Developers of COVID-19 vaccines may have a chance to do more than round up the usual suspects, that is, the bits of viral material that are used to help B cells recognize and respond to SARS-CoV-2. These bits have been known to correspond to parts of the infamous SARS-CoV-2 spike. Recently, other bits have come to light. Their functions are not so well known. However, according to a new study, these lesser-known bits can activate T cells. If these bits were to inform vaccine development, it would be possible to develop vaccines that could broaden the immune system’s response to COVID-19—and not just to those infections that are due to familiar SARS-CoV-2 variants, but also to those infections that will be due to variants that have yet to emerge.
The new study comes from Boston University’s National Emerging Infectious Diseases Laboratories (NEIDL) and the Broad Institute of MIT and Harvard. At these institutions, researchers have been paying attention to the “red flags” that appear during a SARS-CoV-2 infection and elicit responses from T cells—the killers the immune system dispatches to destroy infected cells. These red flags are peptides derived from viral proteins that are processed by a host cell, then presented in peptide fragments on the host cell surface by class I human leukocyte antigen (HLA-I).
The researchers examined the HLA-I immunopeptidome in two SARS-CoV-2-infected human cell lines, and they complemented this analysis with RNA-seq and global proteomics measurements. The results of this work appeared June 16 in the journal Cell, in an article titled, “Profiling SARS-CoV-2 HLA-I peptidome reveals T cell epitopes from out-of-frame ORFs.”
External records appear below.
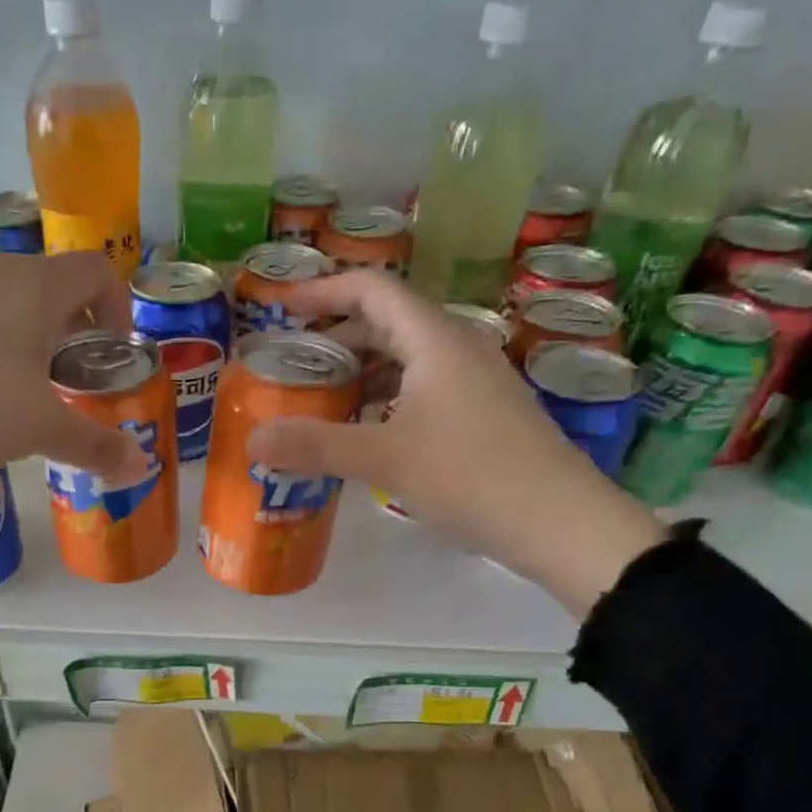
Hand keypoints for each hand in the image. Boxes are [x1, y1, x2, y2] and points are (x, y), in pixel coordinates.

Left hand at [0, 243, 150, 483]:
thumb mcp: (38, 431)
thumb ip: (94, 446)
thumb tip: (142, 465)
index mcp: (33, 285)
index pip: (95, 270)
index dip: (115, 306)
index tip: (110, 350)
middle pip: (44, 278)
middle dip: (64, 322)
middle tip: (60, 373)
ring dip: (12, 320)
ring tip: (4, 371)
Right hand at [244, 271, 666, 615]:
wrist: (560, 522)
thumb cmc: (471, 475)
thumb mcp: (385, 459)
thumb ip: (316, 446)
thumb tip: (252, 441)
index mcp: (436, 340)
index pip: (373, 289)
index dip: (324, 290)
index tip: (282, 308)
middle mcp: (458, 349)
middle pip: (388, 322)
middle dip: (337, 337)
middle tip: (294, 365)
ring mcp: (476, 382)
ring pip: (407, 359)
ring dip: (362, 371)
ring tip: (322, 400)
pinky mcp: (483, 415)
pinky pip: (423, 389)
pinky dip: (387, 399)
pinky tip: (368, 433)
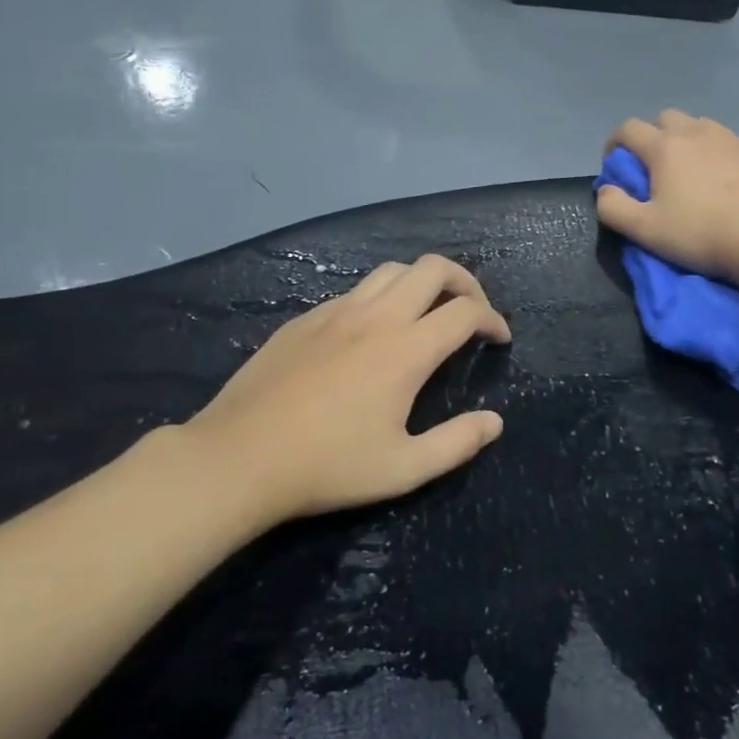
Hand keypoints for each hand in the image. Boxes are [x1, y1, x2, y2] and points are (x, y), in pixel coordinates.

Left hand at [181, 255, 511, 525]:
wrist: (239, 457)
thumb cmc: (327, 466)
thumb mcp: (403, 469)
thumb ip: (457, 443)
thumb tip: (495, 422)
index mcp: (406, 349)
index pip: (465, 311)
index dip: (491, 319)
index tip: (498, 339)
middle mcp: (376, 317)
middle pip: (432, 268)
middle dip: (464, 281)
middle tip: (471, 310)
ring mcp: (336, 312)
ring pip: (391, 270)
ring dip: (421, 282)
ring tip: (426, 312)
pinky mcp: (305, 319)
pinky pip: (355, 291)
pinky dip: (380, 297)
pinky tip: (371, 332)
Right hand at [597, 110, 738, 285]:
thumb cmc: (702, 233)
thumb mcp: (646, 231)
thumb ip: (614, 208)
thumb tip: (605, 191)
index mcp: (665, 147)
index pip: (628, 129)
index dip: (614, 143)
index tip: (614, 165)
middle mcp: (695, 132)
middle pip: (664, 118)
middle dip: (650, 136)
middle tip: (651, 168)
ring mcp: (728, 139)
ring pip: (696, 126)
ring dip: (682, 140)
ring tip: (685, 172)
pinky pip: (722, 140)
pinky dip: (710, 151)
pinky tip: (717, 180)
“We found HLA-I peptides derived not only from canonical ORFs, but also from internal out-of-frame ORFs in Spike and Nucleocapsid not captured by current vaccines,” the article’s authors wrote. “Some peptides from out-of-frame ORFs elicited T cell responses in a humanized mouse model and COVID-19 patients that exceeded responses to canonical peptides including some of the strongest epitopes reported to date. Whole proteome analysis of infected cells revealed that early expressed viral proteins contribute more to HLA-I presentation and immunogenicity.”
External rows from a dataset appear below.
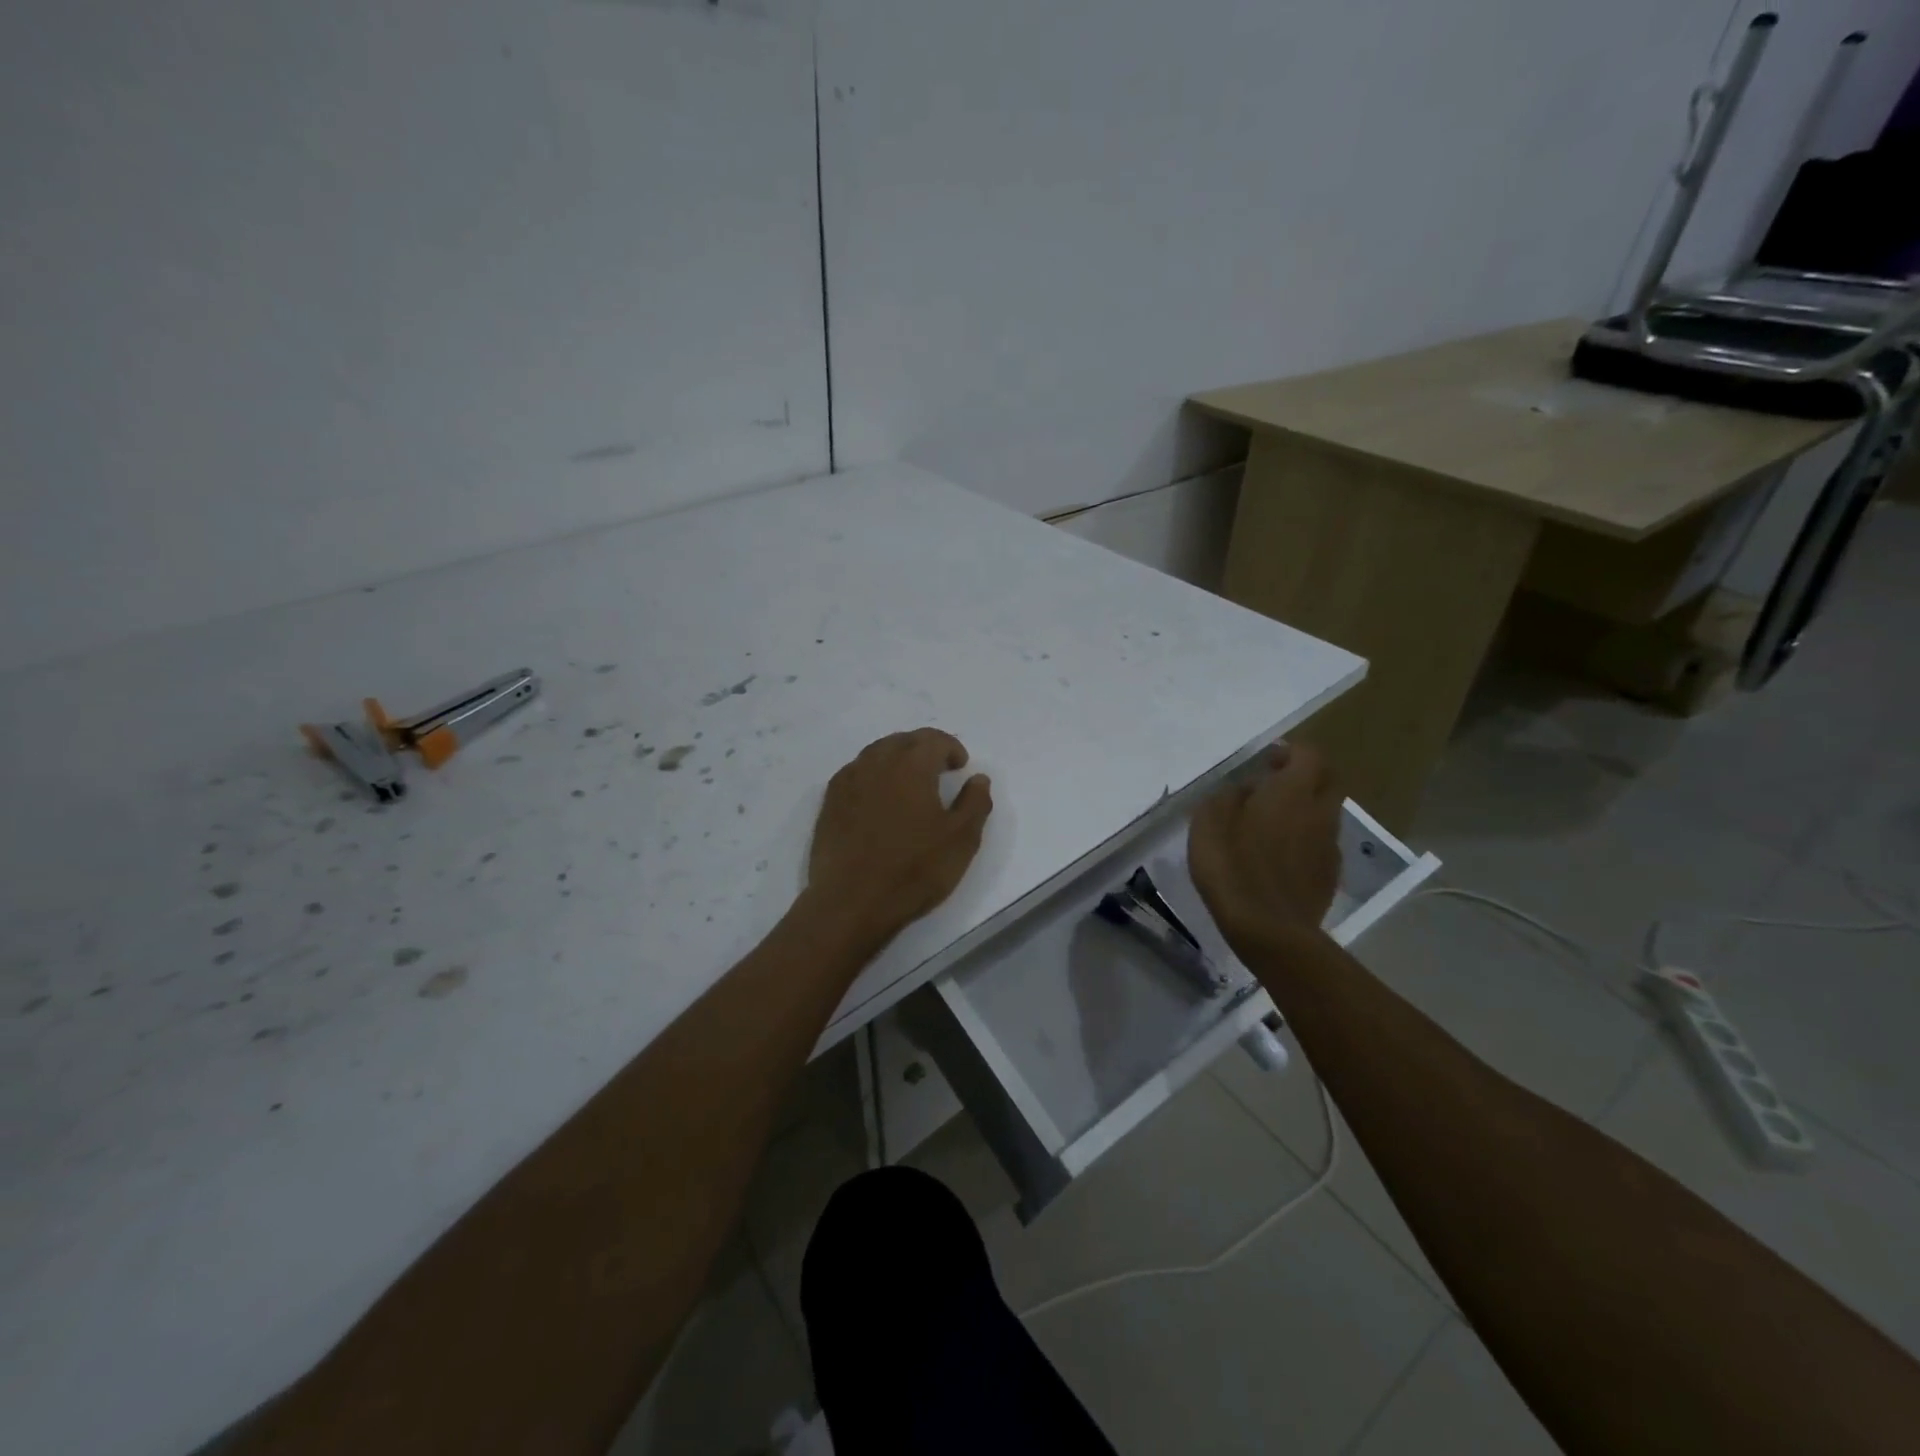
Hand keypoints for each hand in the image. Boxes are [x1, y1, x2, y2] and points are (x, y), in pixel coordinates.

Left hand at [804, 729, 993, 946]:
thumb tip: (978, 778)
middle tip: (939, 770)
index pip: (934, 740)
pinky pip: (856, 773)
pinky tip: (879, 799)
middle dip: (924, 749)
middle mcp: (876, 762)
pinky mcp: (829, 802)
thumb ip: (975, 803)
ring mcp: (848, 780)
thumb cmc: (913, 869)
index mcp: (911, 765)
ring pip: (876, 753)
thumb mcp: (961, 840)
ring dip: (897, 759)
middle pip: (903, 741)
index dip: (951, 748)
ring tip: (910, 783)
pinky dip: (873, 775)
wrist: (850, 902)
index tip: (960, 767)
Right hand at [1188, 742, 1341, 951]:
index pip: (1309, 755)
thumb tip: (1247, 789)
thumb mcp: (1209, 821)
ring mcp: (1330, 846)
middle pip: (1328, 781)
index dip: (1290, 752)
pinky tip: (1278, 857)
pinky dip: (1305, 841)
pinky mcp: (1330, 875)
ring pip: (1325, 814)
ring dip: (1304, 811)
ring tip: (1271, 825)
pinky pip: (1321, 844)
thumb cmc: (1232, 865)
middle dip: (1306, 777)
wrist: (1269, 929)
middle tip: (1275, 786)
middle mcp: (1320, 812)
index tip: (1267, 762)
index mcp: (1292, 792)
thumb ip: (1229, 796)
Based on the new information, “companies should reevaluate their vaccine designs,” said Mohsan Saeed, a NEIDL virologist and the co-corresponding author of the paper.
Saeed, who is also a Boston University School of Medicine assistant professor of biochemistry, performed experiments on human cells infected with coronavirus. He isolated and identified those missing pieces of SARS-CoV-2 proteins inside one of the NEIDL’s Biosafety Level 3 (BSL-3) labs. Saeed got involved after he was contacted by genetic sequencing experts at the Broad Institute, computational geneticists Pardis Sabeti and Shira Weingarten-Gabbay. They hoped to identify fragments of SARS-CoV-2 that activate the immune system’s T cells.
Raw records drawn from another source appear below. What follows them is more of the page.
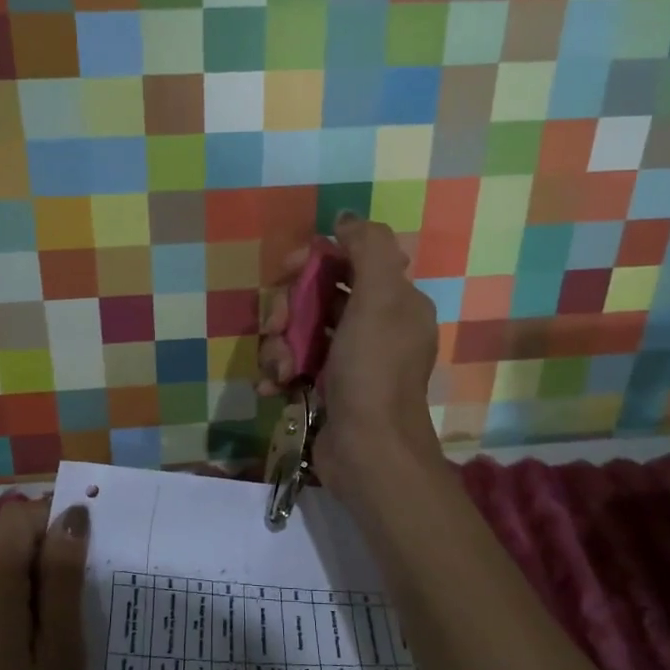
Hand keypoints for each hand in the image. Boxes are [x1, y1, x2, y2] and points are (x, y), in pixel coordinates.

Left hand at [0, 499, 89, 669]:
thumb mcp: (62, 653)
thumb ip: (63, 578)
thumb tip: (72, 515)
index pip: (18, 517)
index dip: (57, 524)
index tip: (93, 562)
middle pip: (9, 549)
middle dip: (53, 565)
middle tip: (92, 611)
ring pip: (2, 584)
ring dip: (41, 598)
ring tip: (74, 646)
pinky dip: (21, 622)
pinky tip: (44, 669)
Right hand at [258, 214, 444, 501]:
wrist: (368, 451)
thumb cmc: (373, 370)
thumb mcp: (380, 299)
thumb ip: (369, 248)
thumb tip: (346, 217)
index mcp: (394, 301)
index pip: (348, 261)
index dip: (314, 260)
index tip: (288, 269)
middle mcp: (374, 326)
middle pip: (318, 294)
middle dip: (289, 307)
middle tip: (277, 326)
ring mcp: (349, 360)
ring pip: (300, 330)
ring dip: (279, 345)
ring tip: (279, 368)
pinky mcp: (326, 388)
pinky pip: (294, 363)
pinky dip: (280, 371)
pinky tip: (275, 386)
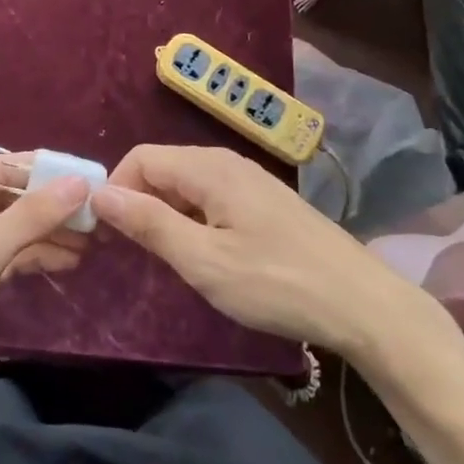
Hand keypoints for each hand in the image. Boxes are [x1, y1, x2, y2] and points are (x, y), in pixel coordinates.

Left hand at [0, 152, 90, 384]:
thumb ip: (32, 216)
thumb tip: (80, 181)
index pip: (7, 166)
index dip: (49, 171)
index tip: (93, 180)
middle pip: (14, 196)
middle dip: (54, 206)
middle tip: (99, 218)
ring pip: (15, 227)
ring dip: (50, 234)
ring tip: (92, 243)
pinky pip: (10, 253)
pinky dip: (36, 256)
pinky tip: (68, 262)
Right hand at [92, 145, 462, 370]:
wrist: (363, 305)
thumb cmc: (277, 283)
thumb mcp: (204, 261)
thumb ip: (150, 224)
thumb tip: (100, 193)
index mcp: (208, 168)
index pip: (140, 158)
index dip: (116, 190)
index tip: (106, 235)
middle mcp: (226, 162)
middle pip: (163, 168)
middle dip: (138, 202)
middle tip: (131, 252)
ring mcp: (249, 180)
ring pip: (187, 184)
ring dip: (165, 214)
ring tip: (166, 259)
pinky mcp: (265, 202)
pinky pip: (211, 197)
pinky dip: (192, 219)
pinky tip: (205, 255)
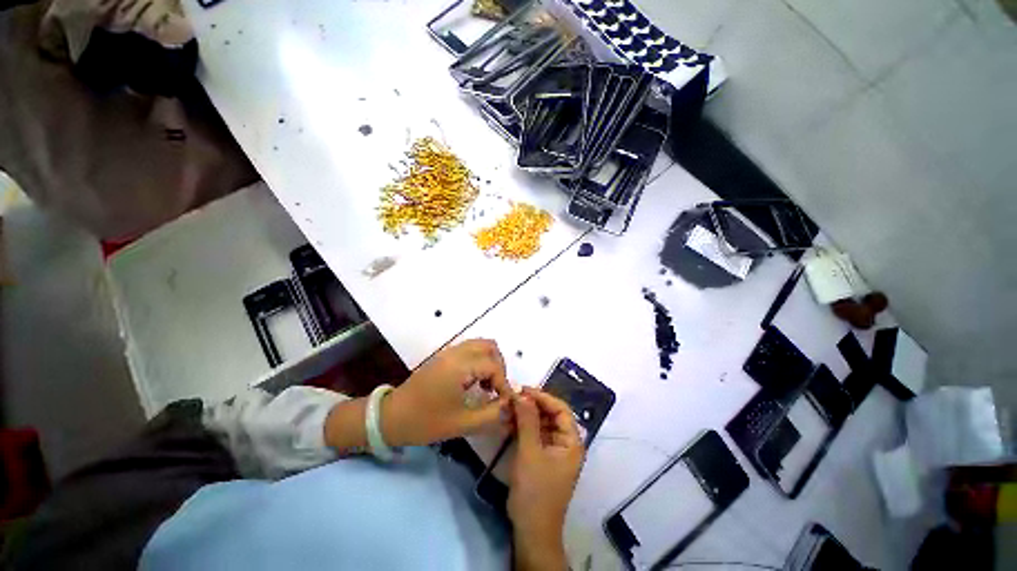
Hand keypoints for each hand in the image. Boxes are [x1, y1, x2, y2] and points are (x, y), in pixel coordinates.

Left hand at [381, 339, 510, 446]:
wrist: (392, 416)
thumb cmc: (426, 421)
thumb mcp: (462, 423)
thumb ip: (492, 414)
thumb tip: (511, 407)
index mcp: (460, 366)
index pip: (494, 366)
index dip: (505, 384)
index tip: (506, 403)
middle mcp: (456, 352)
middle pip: (490, 347)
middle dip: (499, 367)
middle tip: (497, 390)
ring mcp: (449, 352)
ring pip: (480, 345)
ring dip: (490, 361)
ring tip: (488, 385)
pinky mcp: (444, 355)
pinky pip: (470, 349)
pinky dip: (480, 360)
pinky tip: (475, 381)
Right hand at [507, 388, 583, 568]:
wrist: (531, 531)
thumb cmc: (535, 491)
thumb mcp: (530, 452)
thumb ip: (527, 421)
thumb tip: (523, 394)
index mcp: (571, 442)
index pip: (561, 409)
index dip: (543, 397)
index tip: (524, 389)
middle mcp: (566, 443)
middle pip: (551, 415)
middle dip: (533, 405)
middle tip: (513, 397)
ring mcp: (554, 451)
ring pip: (541, 424)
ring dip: (526, 415)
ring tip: (509, 407)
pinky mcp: (543, 457)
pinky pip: (535, 435)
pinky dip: (523, 427)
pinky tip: (509, 422)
From the outset of COVID pandemic in early 2020, scientists around the world knew the identity of 29 proteins produced by SARS-CoV-2 virus in infected cells—viral fragments that now make up the spike protein in some coronavirus vaccines, such as the Moderna, Pfizer-BioNTech, and Johnson & Johnson vaccines. Later, scientists discovered another 23 proteins hidden inside the virus’ genetic sequence; however, the function of these additional proteins was a mystery until now. The new findings of Saeed and his collaborators reveal—unexpectedly and critically—that 25% of the viral protein fragments that trigger the human immune system to attack a virus come from these hidden viral proteins.
“It’s quite remarkable that such a strong immune signature of the virus is coming from regions [of the virus’ genetic sequence] that we were blind to,” said Weingarten-Gabby, the paper’s lead author and postdoctoral fellow in the Sabeti lab. “This is a striking reminder that curiosity-driven research stands at the basis of discoveries that can transform the development of vaccines and therapies.”
“Our discovery … can assist in the development of new vaccines that will mimic more accurately the response of our immune system to the virus,” Sabeti added.
T cells not only destroy infected cells but also memorize the virus’ flags so that they can launch an attack, stronger and faster, the next time the same or a different variant of the virus appears. That’s a crucial advantage, because the coronavirus appears to delay the cell’s ability to call in immune help.
“This virus wants to go undetected by the immune system for as long as possible,” Saeed explained. “Once it’s noticed by the immune system, it’s going to be eliminated, and it doesn’t want that.”
Based on the new findings, Saeed says, a new vaccine recipe, incorporating some of the newly discovered internal proteins making up the SARS-CoV-2 virus, would be effective in stimulating an immune response capable of tackling a wide swath of newly emerging coronavirus variants. And given the speed with which these variants continue to appear around the world, a vaccine that can provide protection against all of them would be a game changer.